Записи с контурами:
>>>

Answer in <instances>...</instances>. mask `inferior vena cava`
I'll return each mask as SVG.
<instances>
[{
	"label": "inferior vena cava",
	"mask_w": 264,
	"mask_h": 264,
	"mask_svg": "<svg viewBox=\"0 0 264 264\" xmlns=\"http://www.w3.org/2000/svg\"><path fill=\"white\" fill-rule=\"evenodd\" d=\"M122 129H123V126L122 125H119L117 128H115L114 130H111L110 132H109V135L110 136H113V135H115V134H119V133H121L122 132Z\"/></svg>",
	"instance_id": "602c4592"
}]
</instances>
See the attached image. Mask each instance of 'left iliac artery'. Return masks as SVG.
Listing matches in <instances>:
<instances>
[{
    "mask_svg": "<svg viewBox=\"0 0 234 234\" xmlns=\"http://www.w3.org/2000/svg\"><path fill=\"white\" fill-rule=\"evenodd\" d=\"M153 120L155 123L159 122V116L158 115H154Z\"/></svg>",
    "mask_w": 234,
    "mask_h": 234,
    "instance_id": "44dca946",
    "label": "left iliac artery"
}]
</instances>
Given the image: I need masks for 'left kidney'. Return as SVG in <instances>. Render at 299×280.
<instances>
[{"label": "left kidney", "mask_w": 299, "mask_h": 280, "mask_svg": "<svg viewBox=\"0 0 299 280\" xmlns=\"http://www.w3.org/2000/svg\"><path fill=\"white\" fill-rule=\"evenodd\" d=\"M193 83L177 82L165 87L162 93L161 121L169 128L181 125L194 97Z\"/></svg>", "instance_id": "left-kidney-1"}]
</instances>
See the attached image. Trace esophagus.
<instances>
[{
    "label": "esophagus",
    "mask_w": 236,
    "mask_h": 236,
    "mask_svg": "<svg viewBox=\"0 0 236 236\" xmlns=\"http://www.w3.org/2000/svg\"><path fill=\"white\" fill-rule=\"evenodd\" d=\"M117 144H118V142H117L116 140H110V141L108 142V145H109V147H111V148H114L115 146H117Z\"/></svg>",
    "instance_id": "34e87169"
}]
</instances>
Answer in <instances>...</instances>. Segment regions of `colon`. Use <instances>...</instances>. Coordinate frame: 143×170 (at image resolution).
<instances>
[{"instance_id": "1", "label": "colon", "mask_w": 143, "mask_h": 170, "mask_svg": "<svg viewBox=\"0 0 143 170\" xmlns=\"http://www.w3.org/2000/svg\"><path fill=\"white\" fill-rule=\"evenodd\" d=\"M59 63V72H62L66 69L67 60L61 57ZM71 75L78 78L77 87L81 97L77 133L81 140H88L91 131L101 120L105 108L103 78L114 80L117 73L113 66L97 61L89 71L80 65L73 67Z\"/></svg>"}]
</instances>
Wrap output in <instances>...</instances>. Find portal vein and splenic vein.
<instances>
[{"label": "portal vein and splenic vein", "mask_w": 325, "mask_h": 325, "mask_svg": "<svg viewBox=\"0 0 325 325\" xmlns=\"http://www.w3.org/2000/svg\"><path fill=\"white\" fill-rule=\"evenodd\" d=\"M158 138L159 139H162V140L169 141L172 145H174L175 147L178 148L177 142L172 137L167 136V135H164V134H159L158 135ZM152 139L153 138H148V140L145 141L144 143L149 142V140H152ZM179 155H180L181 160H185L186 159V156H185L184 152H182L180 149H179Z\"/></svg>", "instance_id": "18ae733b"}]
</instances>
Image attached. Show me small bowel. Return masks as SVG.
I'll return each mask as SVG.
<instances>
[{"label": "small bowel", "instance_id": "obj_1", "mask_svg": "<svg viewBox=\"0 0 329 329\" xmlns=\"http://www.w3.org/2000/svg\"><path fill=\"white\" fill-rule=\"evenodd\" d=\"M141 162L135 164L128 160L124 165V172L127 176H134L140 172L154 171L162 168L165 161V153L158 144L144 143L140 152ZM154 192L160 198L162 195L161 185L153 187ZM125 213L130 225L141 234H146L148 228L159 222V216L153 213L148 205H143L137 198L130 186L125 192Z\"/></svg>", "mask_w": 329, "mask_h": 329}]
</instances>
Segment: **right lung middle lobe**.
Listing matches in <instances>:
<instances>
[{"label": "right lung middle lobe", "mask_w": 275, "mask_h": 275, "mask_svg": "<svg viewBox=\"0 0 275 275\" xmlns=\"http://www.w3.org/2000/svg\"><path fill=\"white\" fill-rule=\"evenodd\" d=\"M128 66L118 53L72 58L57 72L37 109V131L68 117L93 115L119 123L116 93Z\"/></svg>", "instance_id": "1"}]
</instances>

<<<

Найдите в записях все строки, где встречается слово "portal", и перепишите каждую из них целиком.

Wrap output in <instances>...</instances>. Find portal vein and splenic vein.
[{"label": "portal vein and splenic vein", "mask_w": 325, "mask_h": 325, "mask_svg": "<svg viewBox=\"0 0 325 325\" xmlns=\"http://www.w3.org/2000/svg\"><path fill=\"white\" fill-rule=\"evenodd\" d=\"M158 138L159 139H162V140L169 141L172 145H174L175 147L178 148L177 142L172 137L167 136V135H164V134H159L158 135ZM152 139L153 138H148V140L145 141L144 143L149 142V140H152ZM179 155H180L181 160H185L186 159V156H185L184 152H182L180 149H179Z\"/></svg>", "instance_id": "18ae733b"}]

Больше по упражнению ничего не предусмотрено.